TRENTON – State residents who were scammed into using Western Union payments can seek compensation from a multi-state settlement, the attorney general announced.
Attorney General Christopher S. Porrino said New Jersey residents who were deceived into sending payments to scammers using Western Union’s wire transfer service can seek compensation from a $586 million settlement with Western Union, in which the state participated.
Compensation may be available to those residents who were victims of the fraud-induced money transfer using Western Union services between Jan.1, 2004 and Jan. 19, 2017.
Third-party con artists got unwitting customers to wire money using Western Union. The settlement with Western Union resolved an investigation into these fraud-induced money transfers.
The attorney general’s office said that New Jerseyans who reported this them or Western Union may soon receive a claim form in the mail, possibly within two weeks. The form will explain how to file a claim. Those who feel they are eligible but do not receive a form may file a claim at westernunionremission.com or call 1-844-319-2124 for more information.
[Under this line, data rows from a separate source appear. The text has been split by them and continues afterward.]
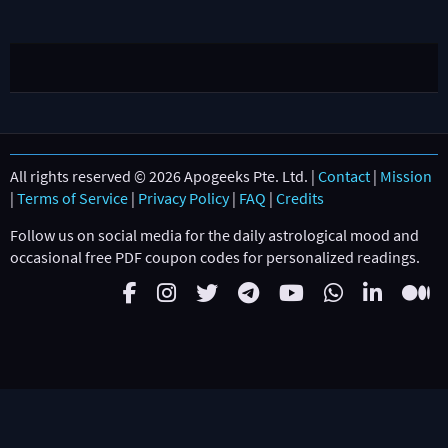
All rights reserved © 2026 Apogeeks Pte. Ltd. |
Contact
|
Mission
|
Terms of Service
|
Privacy Policy
|
FAQ
|
Credits
Follow us on social media for the daily astrological mood and
occasional free PDF coupon codes for personalized readings.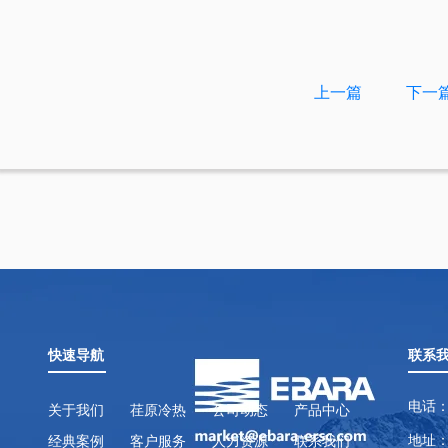
上一篇
下一
快速导航
联系
电话：
关于我们
荏原冷热
公司动态
产品中心
地址：
经典案例
客户服务
人力资源
联系我们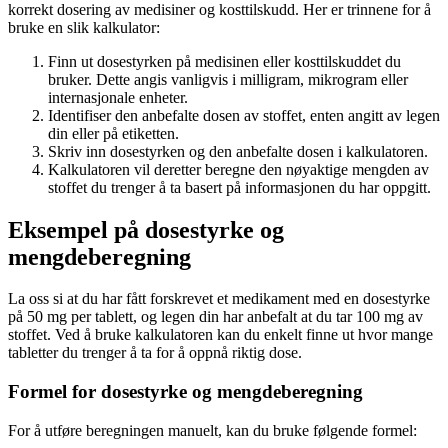
korrekt dosering av medisiner og kosttilskudd. Her er trinnene for å
bruke en slik kalkulator:
Finn ut dosestyrken på medisinen eller kosttilskuddet du
bruker. Dette angis vanligvis i milligram, mikrogram eller
internasjonale enheter.
Identifiser den anbefalte dosen av stoffet, enten angitt av legen
din eller på etiketten.
Skriv inn dosestyrken og den anbefalte dosen i kalkulatoren.
Kalkulatoren vil deretter beregne den nøyaktige mengden av
stoffet du trenger å ta basert på informasjonen du har oppgitt.
Eksempel på dosestyrke og
mengdeberegning
La oss si at du har fått forskrevet et medikament med en dosestyrke
på 50 mg per tablett, og legen din har anbefalt at du tar 100 mg av
stoffet. Ved å bruke kalkulatoren kan du enkelt finne ut hvor mange
tabletter du trenger å ta for å oppnå riktig dose.
Formel for dosestyrke og mengdeberegning
For å utføre beregningen manuelt, kan du bruke følgende formel: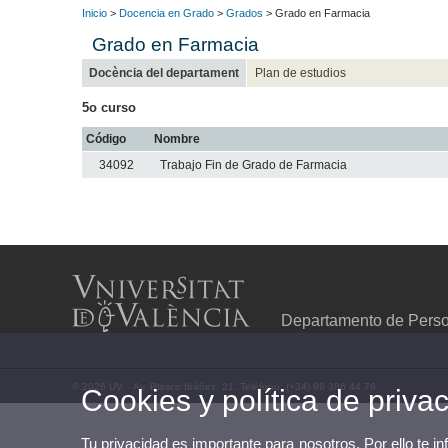
Inicio
>
Docencia en Grado
>
Grados
> Grado en Farmacia
Grado en Farmacia
Docència del departament
Plan de estudios
5o curso
Código
Nombre
34092
Trabajo Fin de Grado de Farmacia
Departamento de Person
© 2026 UV. - Av. Blasco Ibáñez, 21. Teléfono: (+34) 96 386 44 76
Cookies y política de priva
Tu privacidad es importante para nosotros. Por ello te i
Filing a claim is free, and no personal information such as bank account or credit card numbers will be requested. All claims must be returned by Feb. 12.
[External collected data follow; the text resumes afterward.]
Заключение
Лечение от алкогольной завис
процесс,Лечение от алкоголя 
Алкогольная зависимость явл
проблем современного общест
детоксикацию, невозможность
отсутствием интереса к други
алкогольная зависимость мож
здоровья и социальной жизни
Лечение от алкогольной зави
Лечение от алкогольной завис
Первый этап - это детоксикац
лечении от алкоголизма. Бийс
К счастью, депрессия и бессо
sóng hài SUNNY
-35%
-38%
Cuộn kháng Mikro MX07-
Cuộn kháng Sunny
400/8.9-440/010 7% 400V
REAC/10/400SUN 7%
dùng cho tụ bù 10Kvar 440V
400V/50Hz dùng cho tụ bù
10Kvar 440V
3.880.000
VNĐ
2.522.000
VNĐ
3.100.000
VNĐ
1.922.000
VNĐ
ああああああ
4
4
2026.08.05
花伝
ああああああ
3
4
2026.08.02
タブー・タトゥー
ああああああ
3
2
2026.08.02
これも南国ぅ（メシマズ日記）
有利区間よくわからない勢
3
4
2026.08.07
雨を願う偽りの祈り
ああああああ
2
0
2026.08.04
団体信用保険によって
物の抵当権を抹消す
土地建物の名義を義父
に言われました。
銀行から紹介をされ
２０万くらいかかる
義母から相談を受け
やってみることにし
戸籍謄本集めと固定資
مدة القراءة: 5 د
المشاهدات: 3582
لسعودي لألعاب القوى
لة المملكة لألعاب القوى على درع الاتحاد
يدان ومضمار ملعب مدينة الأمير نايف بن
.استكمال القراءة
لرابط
“Unfortunately, con artists use all types of ruses and tall tales to convince people to wire them money – and they sometimes succeed. Some of these ‘send money’ scams may appeal to the target’s humanitarianism or love of family, while others may suggest the would-be victim needs to wire money in order to claim a big sweepstakes prize,” Porrino said.
“The position of the states in this matter was that Western Union must be more vigilant going forward,” Porrino said, “but consumers can protect themselves, too, by exercising great caution in the face of overtures asking that they send money. If a person is being told a loved one is in need or in danger, we urge that he or she proceed with deliberation and make every effort to authenticate the story independently. And if a supposed ‘bargain’ or ‘contest prize’ sounds too good to be true, it probably is. We recommend that they not take the bait.”